The ability of the same cable carrying a video call from London to New York to sense an earthquake occurring thousands of miles away under the correct circumstances is subtly astounding. Not in a symbolic sense. You can actually feel the slight mechanical tremor of a seafloor fault by observing how light behaves. The ocean floor was essentially a blind spot in seismology for many years. Since two thirds of the Earth’s surface is underwater, the equipment required to properly monitor it has always been costly, challenging to use, and prone to loss. There have been repercussions from that observational gap. There hasn’t been enough warning when tsunamis have struck. Errors have not been mapped. For all intents and purposes, the deep ocean has been observing us instead of the other way around.
Beneath millions of tons of seawater, carrying stock trades and Instagram posts, is the technology that is causing this dynamic to start changing.
The backbone of international phone and internet traffic is made up of more than 1.48 million kilometers of fiber-optic cable that crosses the ocean floor. Over the past few years, scientists have been working on ways to transform this current infrastructure into a distributed sensing network that can track underwater currents, detect seismic activity, and track temperature changes that indicate more significant changes in the climate. In hindsight, the solution appears clear, but it took years of meticulous, costly science to make it a reality.
It is based on precise yet elegant physics. A tiny portion of laser light scatters backward off tiny flaws in the glass as it passes through an optical fiber. Researchers can identify changes in the fiber brought on by mechanical stress or temperature fluctuations by analyzing that backscattered light, especially a feature known as the Brillouin peak. The fiber stretches or compresses when the seafloor moves, even by a centimeter or two, and the light signal reflects these changes. The method is known as Brillouin Optical Time Domain Reflectometry, and although its name is anything but poetic, its capabilities are astounding.
For seven years, Marc-André Gutscher, a marine geoscientist at the Geo-Ocean research center in Brest, France, has been in charge of the EU-funded FOCUS project, which tested this theory in real-world settings. Near a known fault zone off the coast of Catania, Sicily—a region with a significant seismic history—his team installed a prototype cable across the seafloor. The 7.1-magnitude Messina earthquake of 1908 caused a tsunami that killed over 80,000 people. Gutscher’s group wasn’t operating in a vacuum. They were attempting to construct something that might eventually assist coastal communities in anticipating danger before it materializes.

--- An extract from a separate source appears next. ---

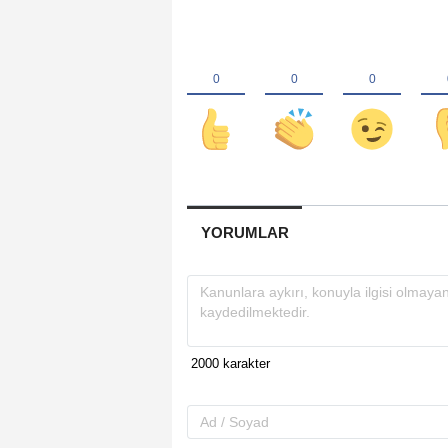
YORUMLAR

The cable itself, which is only nine millimeters thick, was made of two different kinds of optical fiber: tightly buffered fibers that are more strain-sensitive and loosely buffered fibers that resemble regular telecom cables. Since October 2020, laser measurements have been taken approximately every two hours after a remotely operated vehicle placed it across the fault in four locations. According to Gutscher, the fact that no notable fault movement has been observed is instructive in and of itself. Tectonic stress appears to be building up on the locked fault. He has stated, “We’ll be watching when that stress is released.”
However, what the cable has already found is startling. It detected the signature of a massive submarine current in late 2020, which was probably caused by an underwater landslide. This type of event is rarely seen in great detail. Monitoring secondary hazards that endanger both coastal populations and the cables themselves was a broader capability that was revealed by that data, which captured something that scientists hardly ever see in real time.
A different team in the United States used a transatlantic cable that connected Canada and the United Kingdom to demonstrate something equally compelling. Researchers converted twelve cable segments into separate sensors by taking advantage of fiber loops that link signal repeaters, which are typically only used for maintenance checks. These twelve spans tracked signals from Hurricane Larry and recorded a magnitude 7.5 earthquake in Peru. The implication is important: without changing a single piece of hardware, hundreds or thousands of such sensors could be installed throughout the current underwater infrastructure.
The speed at which this technology will transition from research to practical application is still unknown. The telecom companies that own the cables have legitimate concerns: retrofitting monitoring systems into operational infrastructure presents significant coordination challenges, and commercial traffic cannot be interfered with. However, it is becoming more difficult to reject the scientific argument. There has always been trembling on the ocean floor. Finally, the wires are listening.